Nascido em 1883, Otto Weidt era de origem operária, mas que teve de deixar seu emprego devido a uma cegueira que se agravava progressivamente. Por isso, decidiu criar uma oficina no bairro de Mitte, em Berlim, na qual eram fabricadas escovas (que poderiam ser utilizadas em sapatos) e vassouras.

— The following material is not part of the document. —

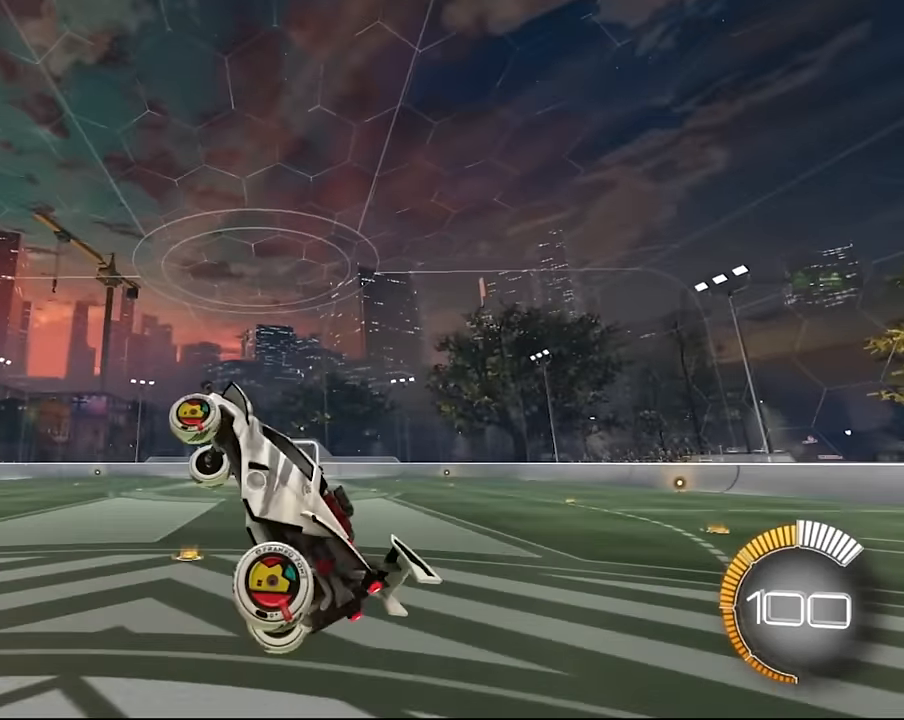
{"buttons": ["L1"], "left_stick": "up", "right_stick": "center", "events": [[334, "left_stick", "up-right"], [401, "left_stick", "up"]]}
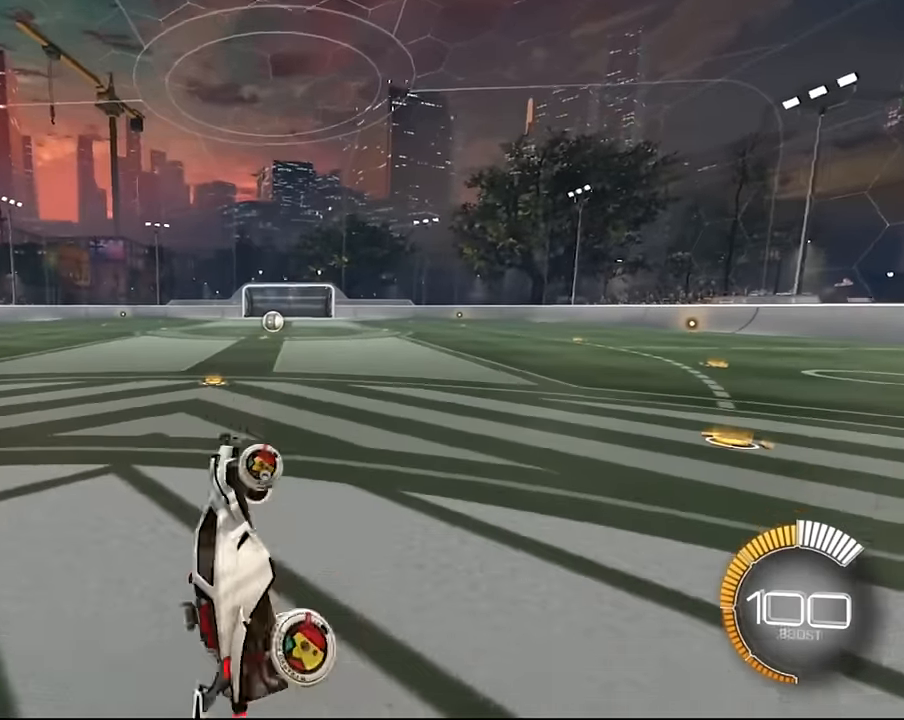
{"buttons": [], "left_stick": "left", "right_stick": "center", "events": [[167, "L1", "up"], [167, "left_stick", "center"], [333, "left_stick", "left"]]}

O projeto ‘Livraria Judia Virtual’ documenta que o estabelecimento contratou judeus, em sua maioria cegos, surdos ou mudos para trabalharem no local.

Na época, os horrores da Segunda Guerra Mundial já se espalhavam. Logo, iniciou-se uma intensa perseguição aos judeus. Mas quando os oficiais da Gestapo quiseram levar seus funcionários, Weidt os enfrentou ao realizar subornos e falsificar documentos. Assim, ficou conhecido como o “guardião do cego judeu”.

Weidt não empregava apenas pessoas com deficiências. Havia também funcionários judeus sem a deficiência, o que era contra a lei: toda contratação de trabalhadores judeus deveria ser mediada. Assim, quase sempre esses profissionais acabariam trabalhando de maneira forçada. Foi Otto quem bateu de frente com essa regra ao salvar vidas.

Inge Deutschkron, por exemplo, era uma dessas pessoas que não possuíam deficiências. Com a jovem vivendo ilegalmente ao lado da mãe, foi o dono da fábrica quem conseguiu um documento (a partir de uma prostituta que não precisava da autorização) que a autorizava a trabalhar – e consequentemente escapar do trabalho forçado. Contudo, a antiga dona do documento acabou sendo presa e o mesmo não pôde ser utilizado.

Um dia, muitos trabalhadores da oficina acabaram sendo apreendidos. Porém Weidt, com sua coragem, foi até a assembleia em Grosse Hamburger Strasse e conseguiu libertá-los antes que fossem deportados.

Já em outra ocasião, Otto viajou até a Polônia para resgatar Alice Licht, uma jovem judia que se abrigava junto aos pais num esconderijo secundário da empresa. Entretanto, a jovem acabou sendo descoberta e levada pela Gestapo após uma denúncia.

Licht declarou anos depois ao memorial Yad Vashem que Weidt havia planejado sua fuga, mas que não foi possível. Com o fim da guerra, ela conseguiu escapar do campo de Christianstadt e voltou para Berlim, abrigando-se num apartamento alugado por Weidt. Infelizmente, os pais da jovem não tiveram a mesma sorte.

Após impressionantes feitos durante a guerra, no ano de 1971, Otto Weidt foi reconhecido pelo Yad Vashem como um dos homens justos entre as nações devido à sua coragem ao salvar a vida de judeus na Alemanha Nazista.